Teachers help students connect ecological processes to human benefits by starting with local, visible examples before abstracting to global patterns. Avoid letting the lesson become a vocabulary list; instead, use real case studies where students see the cost of degraded services in dollars or human well-being. Research shows role-play and mapping activities build empathy and spatial reasoning, which support deeper understanding of trade-offs.

Students will move from naming ecosystem services to explaining how specific land cover changes degrade them and why that matters to people. Success shows when they link ecological processes like infiltration to services like water regulation, and when they quantify trade-offs in economic terms.

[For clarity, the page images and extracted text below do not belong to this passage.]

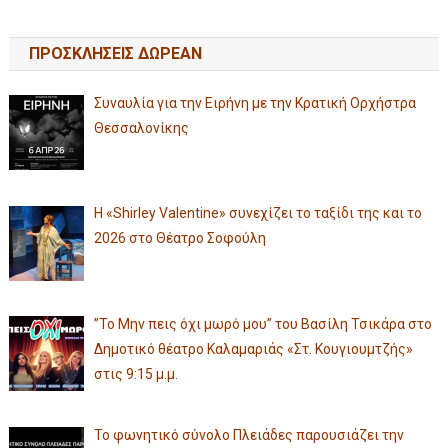
ΠΡΟΣΚΛΗΣΕΙΣ ΔΩΡΕΑΝ
Συναυλία για την Ειρήνη με την Κρατική Ορχήστρα
Θεσσαλονίκης
Η «Shirley Valentine» συνεχίζει το ταξίδι της και το
2026 στο Θέατρο Σοφούλη
”Το Μην πεις όχι μωρό μου” του Βασίλη Τσικάρα στο
Δημοτικό θέατρο Καλαμαριάς «Στ. Κουγιουμτζής»
στις 9:15 μ.μ.
Το φωνητικό σύνολο Πλειάδες παρουσιάζει την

Watch Out for These Misconceptions

  • During Service Inventory Survey, watch for students who assume all green spaces provide the same benefits without considering differences in biodiversity or soil type.

    During Service Inventory Survey, have students check soil compaction with a simple test and count pollinator species to show that not all green spaces deliver the same regulating or provisioning services.

  • During Debate: Valuation Role-Play, students may assume that only provisioning services have economic value and overlook regulating services like flood control.

    During Debate: Valuation Role-Play, require each role to attach a dollar value to a specific regulating service in their opening statement, using figures from the provided case studies.

  • During Mapping Activity: Local Ecosystem Services, students might believe that degraded services recover quickly once visible vegetation returns.

    During Mapping Activity: Local Ecosystem Services, overlay a soil quality map on the vegetation layer to show areas where vegetation has returned but soil remains compacted, limiting water infiltration long-term.